In deze zaak heeft de Rechtbank Rotterdam op 24 mei 2022 uitspraak gedaan over de beëindiging van het ouderlijk gezag van de vader over de minderjarige [voornaam minderjarige]. De Raad voor de Kinderbescherming heeft op 1 april 2022 een verzoekschrift ingediend om het gezag van de vader te beëindigen en de gecertificeerde instelling Jeugdbescherming Rotterdam Rijnmond als voogd te benoemen. De rechtbank heeft de zaak met gesloten deuren behandeld, waarbij de minderjarige in de gelegenheid is gesteld haar mening te geven, maar hiervan geen gebruik heeft gemaakt.
De feiten tonen aan dat het ouderlijk gezag over [voornaam minderjarige] door de vader wordt uitgeoefend, maar dat er ernstige zorgen zijn over haar ontwikkeling. De minderjarige is sinds 2018 onder toezicht gesteld en is in 2019 in een gezinshuis geplaatst. De vader heeft geprobeerd contact te onderhouden, maar de situatie is instabiel en er zijn conflicten tussen de vader en de minderjarige. De rechtbank heeft vastgesteld dat de vader niet in staat is om de verantwoordelijkheid voor de verzorging en opvoeding van [voornaam minderjarige] te dragen binnen een aanvaardbare termijn.

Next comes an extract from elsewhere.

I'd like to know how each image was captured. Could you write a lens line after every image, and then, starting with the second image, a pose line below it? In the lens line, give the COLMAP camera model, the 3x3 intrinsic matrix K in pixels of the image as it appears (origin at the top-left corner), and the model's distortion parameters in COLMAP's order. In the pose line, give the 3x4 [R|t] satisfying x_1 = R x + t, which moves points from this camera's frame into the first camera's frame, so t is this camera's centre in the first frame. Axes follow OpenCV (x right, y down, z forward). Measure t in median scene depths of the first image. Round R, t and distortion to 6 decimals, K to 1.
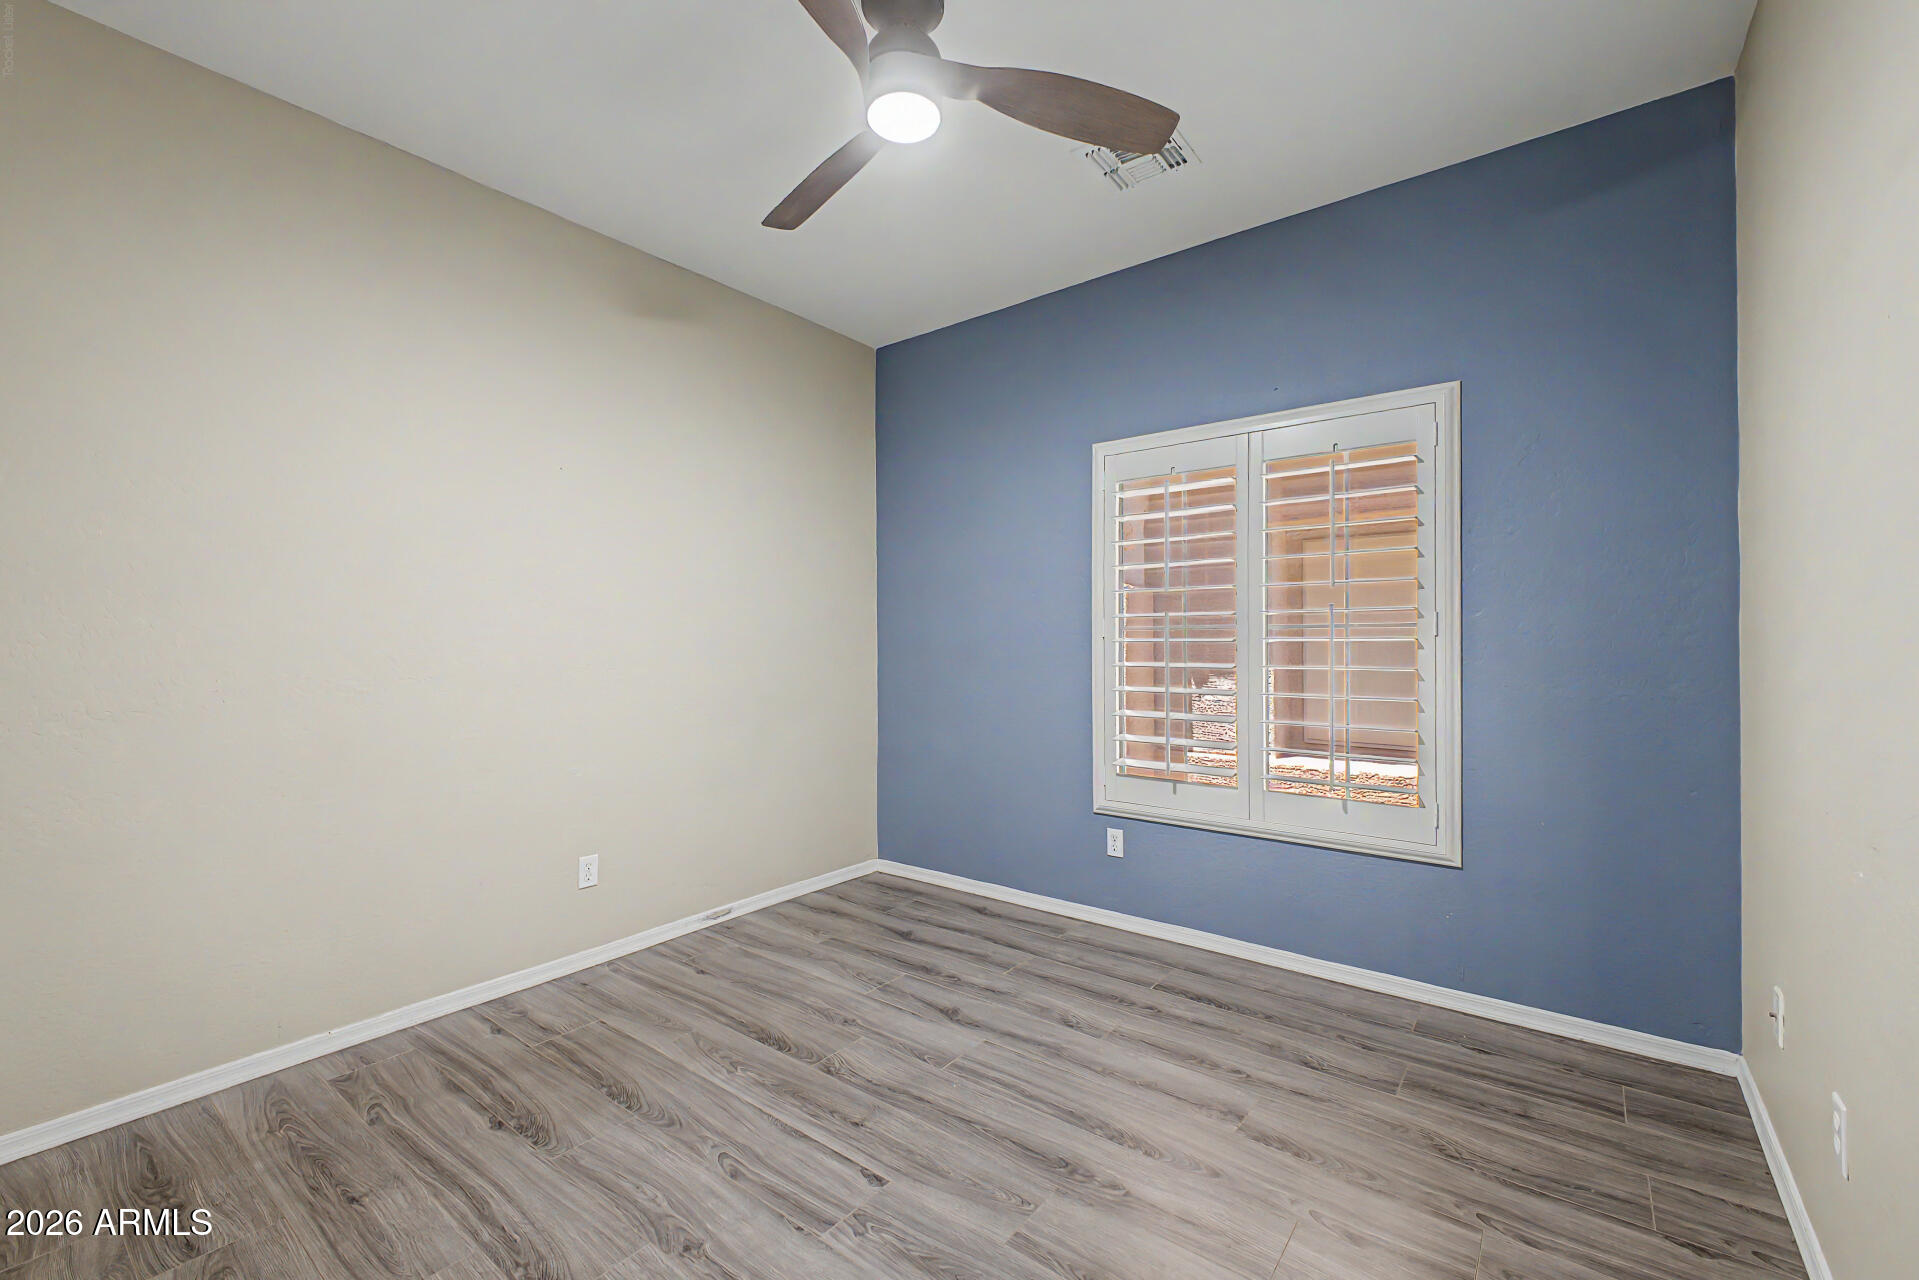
lens RADIAL K [[756.1, 0, 941.8], [0, 756.1, 641.6], [0, 0, 1]] dist [0.011437, -0.001010]
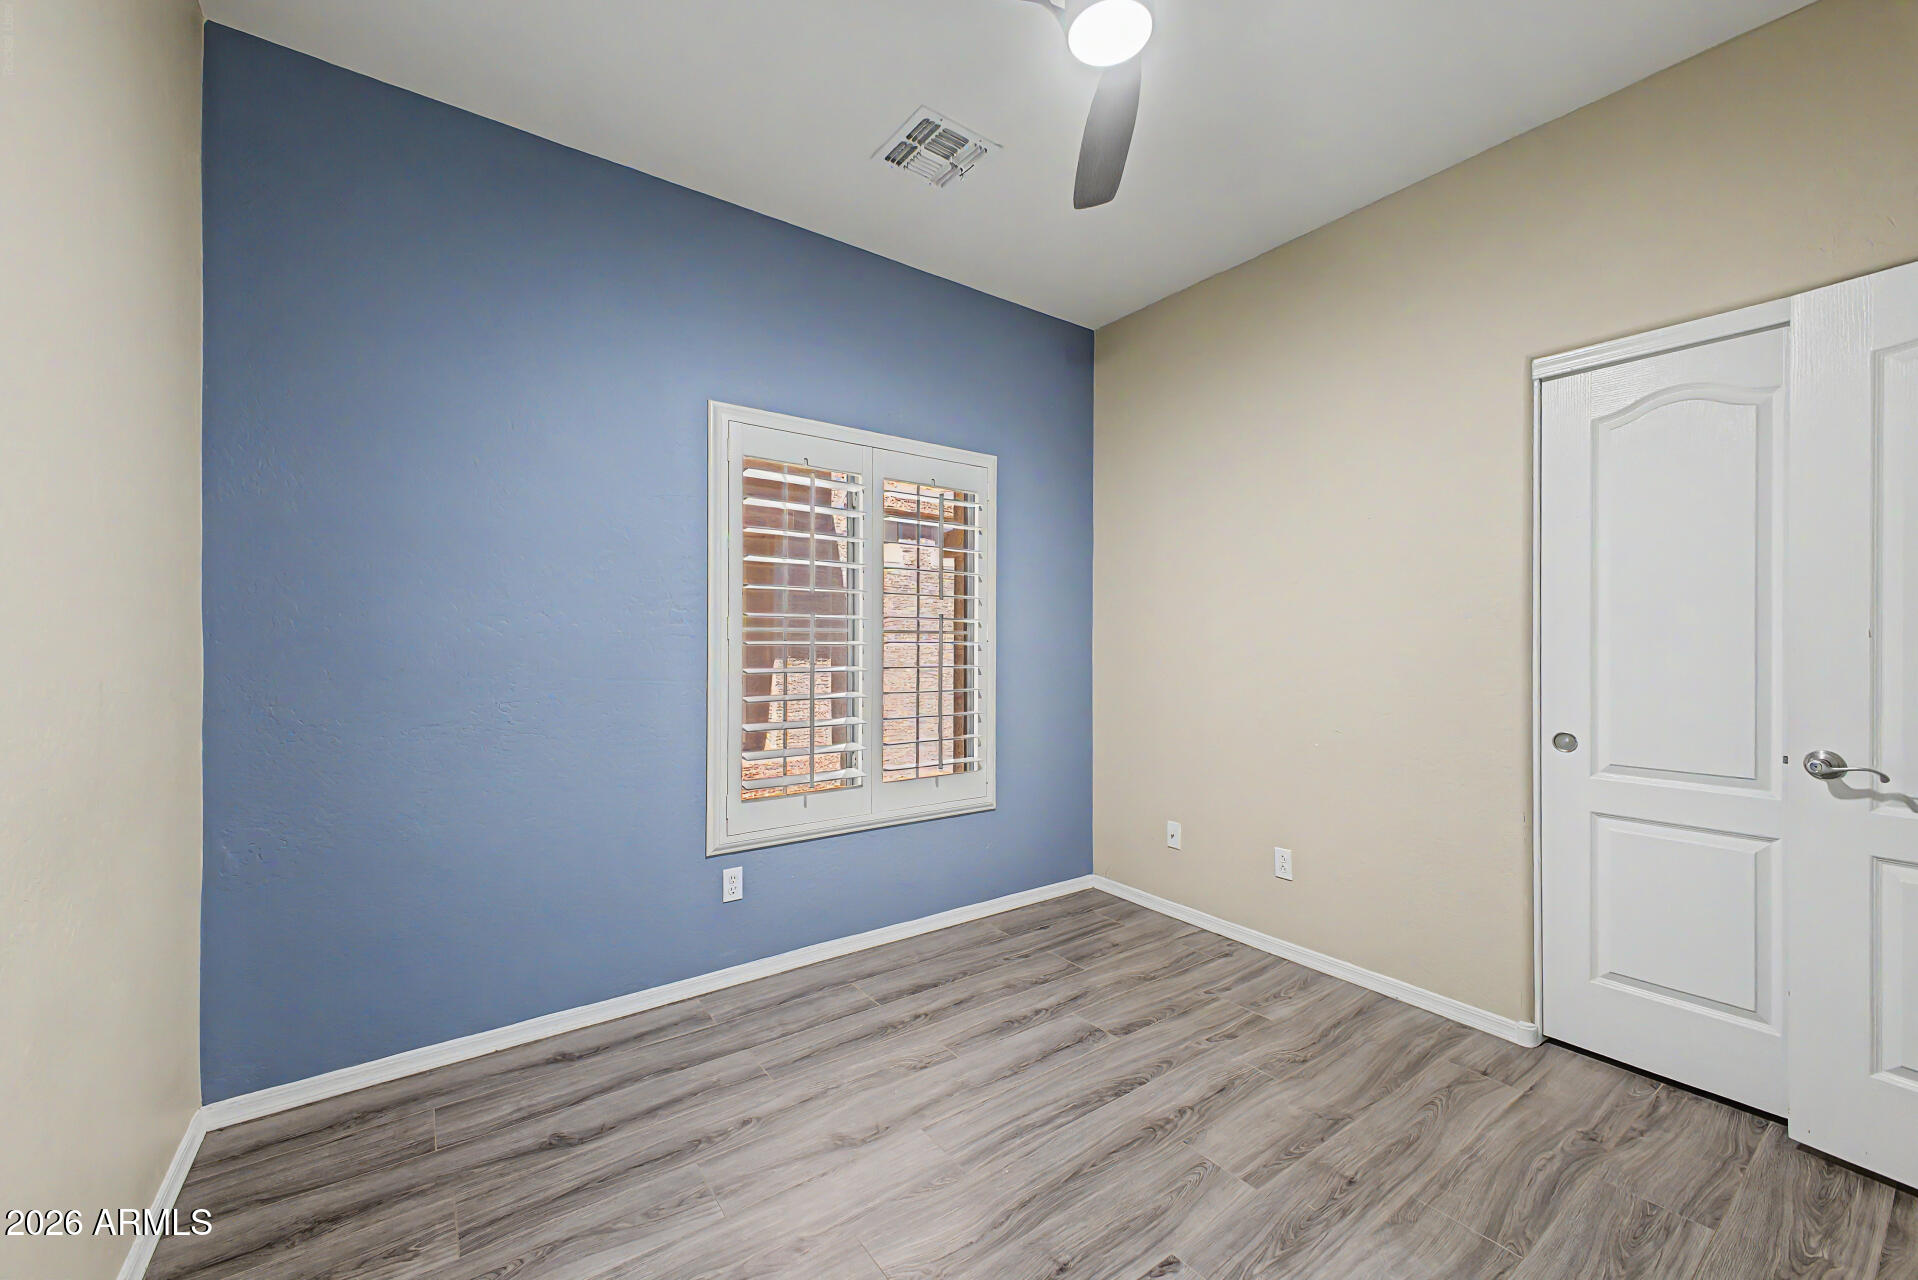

De rechtbank heeft overwogen dat het in het belang van [voornaam minderjarige] is om duidelijkheid en stabiliteit te bieden. De huidige situatie is verwarrend voor haar en de rechtbank concludeert dat de voogdij bij de GI moet worden neergelegd. De vader blijft de vader van [voornaam minderjarige], maar de rechtbank acht het noodzakelijk dat de GI langer betrokken blijft bij haar opvoeding. De beschikking is mondeling gegeven en uitvoerbaar bij voorraad verklaard.